The Sunday Times today run pseudo-science as if it were real science with a story titled:

“World may not be warming, say scientists”

So just who are these ‘scientists’ making the claim at the heart of The Sunday Times’s story?

According to the lobbying transparency organisation SourceWatch, the so-called “Science and Public Policy Institute” (SPPI) – who are named in The Sunday Times as the organisation behind the “research” – are none other than a spin off of the Exxon-funded group “The Frontiers of Freedom”.

The SPPI website shows that they are also linked to the Exxon-funded lobby group, the Heartland Institute. Indeed, the first press release of the SPPI listed a Heartland Institute staffer as its press contact.

The Royal Society has attacked Exxon for its funding of such front groups, which have been described as “the climate denial industry”.

The ‘research paper’ was not ‘peer reviewed,’ which isn’t surprising given that the ‘scientist’ who authored the paper is Anthony Watts, known to the rest of us as one of the world’s leading climate denial bloggers and somebody without any climate science credentials.

The SPPI draws heavily on the papers of Lord Monckton, who the SPPI list among their “personnel”. Viscount Monckton is a UKIP peer who claims to have a Nobel Prize when he doesn’t.

He also claims to have a cure for HIV! Of course he doesn’t. He described the Copenhagen conference as “a sort of Nuremburg rally,” and recently attacked a young Jewish climate campaigner as “Nazi”.

Also today, The Mail on Sunday reports the astonishing claim that “there has been no global warming since 1995”.

In reality, according to both the World Meteorological Society (WMO) and the National Oceanic and Atmospheric Administration (NOAA), the 2000s were the warmest decade on record.

The Mail’s claim is particularly ironic given that the website of the climate denial lobby group, The Global Warming Policy Foundation, promotes a graph of temperatures beginning in 2001, presumably precisely to conceal the marked warming recorded through the 20th Century and the fact that nine of the ten warmest years occurred this decade.

In related news, it has been reported how a quote held up by sceptics as a ‘smoking gun’, as it was purported to have come from former IPCC and Met Office climate scientist Sir John Houghton, was fabricated.

Benny Peiser of the Global Warming Policy Foundation quoted Houghton as saying “unless we announce disasters no one will listen” – but on the letters page of today’s Observer, Houghton demands a public retraction from Peiser.

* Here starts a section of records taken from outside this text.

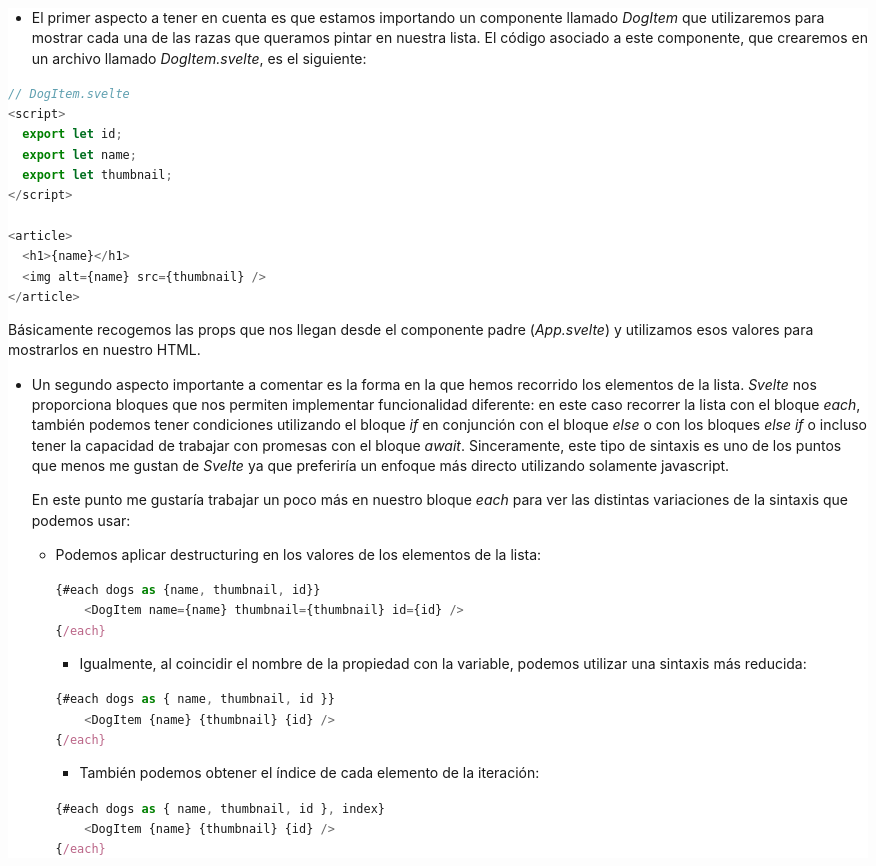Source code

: - El primer aspecto a tener en cuenta es que estamos importando un componente llamado _DogItem_ que utilizaremos para mostrar cada una de las razas que queramos pintar en nuestra lista. El código asociado a este componente, que crearemos en un archivo llamado _DogItem.svelte_, es el siguiente:

```javascript
// DogItem.svelte
<script>
  export let id;
  export let name;
  export let thumbnail;
</script>

<article>
  <h1>{name}</h1>
  <img alt={name} src={thumbnail} />
</article>
```

Básicamente recogemos las props que nos llegan desde el componente padre (_App.svelte_) y utilizamos esos valores para mostrarlos en nuestro HTML.

- Un segundo aspecto importante a comentar es la forma en la que hemos recorrido los elementos de la lista. _Svelte_ nos proporciona bloques que nos permiten implementar funcionalidad diferente: en este caso recorrer la lista con el bloque _each_, también podemos tener condiciones utilizando el bloque _if_ en conjunción con el bloque _else_ o con los bloques _else if_ o incluso tener la capacidad de trabajar con promesas con el bloque _await_. Sinceramente, este tipo de sintaxis es uno de los puntos que menos me gustan de _Svelte_ ya que preferiría un enfoque más directo utilizando solamente javascript.

  En este punto me gustaría trabajar un poco más en nuestro bloque _each_ para ver las distintas variaciones de la sintaxis que podemos usar:

  - Podemos aplicar destructuring en los valores de los elementos de la lista:

    ```javascript
    {#each dogs as {name, thumbnail, id}}
        <DogItem name={name} thumbnail={thumbnail} id={id} />
    {/each}
    ```

    - Igualmente, al coincidir el nombre de la propiedad con la variable, podemos utilizar una sintaxis más reducida:

    ```javascript
    {#each dogs as { name, thumbnail, id }}
        <DogItem {name} {thumbnail} {id} />
    {/each}
    ```

    - También podemos obtener el índice de cada elemento de la iteración:

    ```javascript
    {#each dogs as { name, thumbnail, id }, index}
        <DogItem {name} {thumbnail} {id} />
    {/each}
    ```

The Global Warming Policy Foundation, whilst demanding transparency from the scientific community, refuses to reveal who fund them. As Left Foot Forward has already reported, however, many of their key people have ties to the fossil fuel industry.

61 Responses to “Sunday Times publish pseudo-science as it were fact – their “scientists” have links to big oil”

  1. Dominic Brown

    RT @bengoldacre: Sunday Times publish some pretty desperate climate pseudoscience http://ow.ly/16zRNk

  2. Anon E Mouse

    Mr.Sensible – You may have doubts about the impact but everyone else doesn’t. Only 24% now believe in (man made) climate change – down from 41% I believe.

    It is in the interests of Joss Garman and his ilk who earn a living from this nonsense to perpetuate the whole thing.

    This is going to go the way of GM food, cell phones causing cancer, MMR, Swine Flu, CJD and all the other scare stories that just get superseded by newer scare stories…

  3. Liberal Conspiracy » Watts Up with The Sunday Times?

    […] Foot Forward has some of the relevant background to Watts’ report, which he co-authored with another well-known climate change denier, Joseph […]

  4. Barry Norton

    This blog post does a real disservice to Climate Science and I’m surprised that Ben Goldacre promoted it.

    What do the distasteful (Godwinesque) personal comments about a campaigner, and your other ad hominem attacks, have to do with the article, and why hold up the WMO and NOAA statistics as if they contradict the claim made (right or wrong) when, in fact, they don’t?

    Don’t stoop to the opposing side’s level!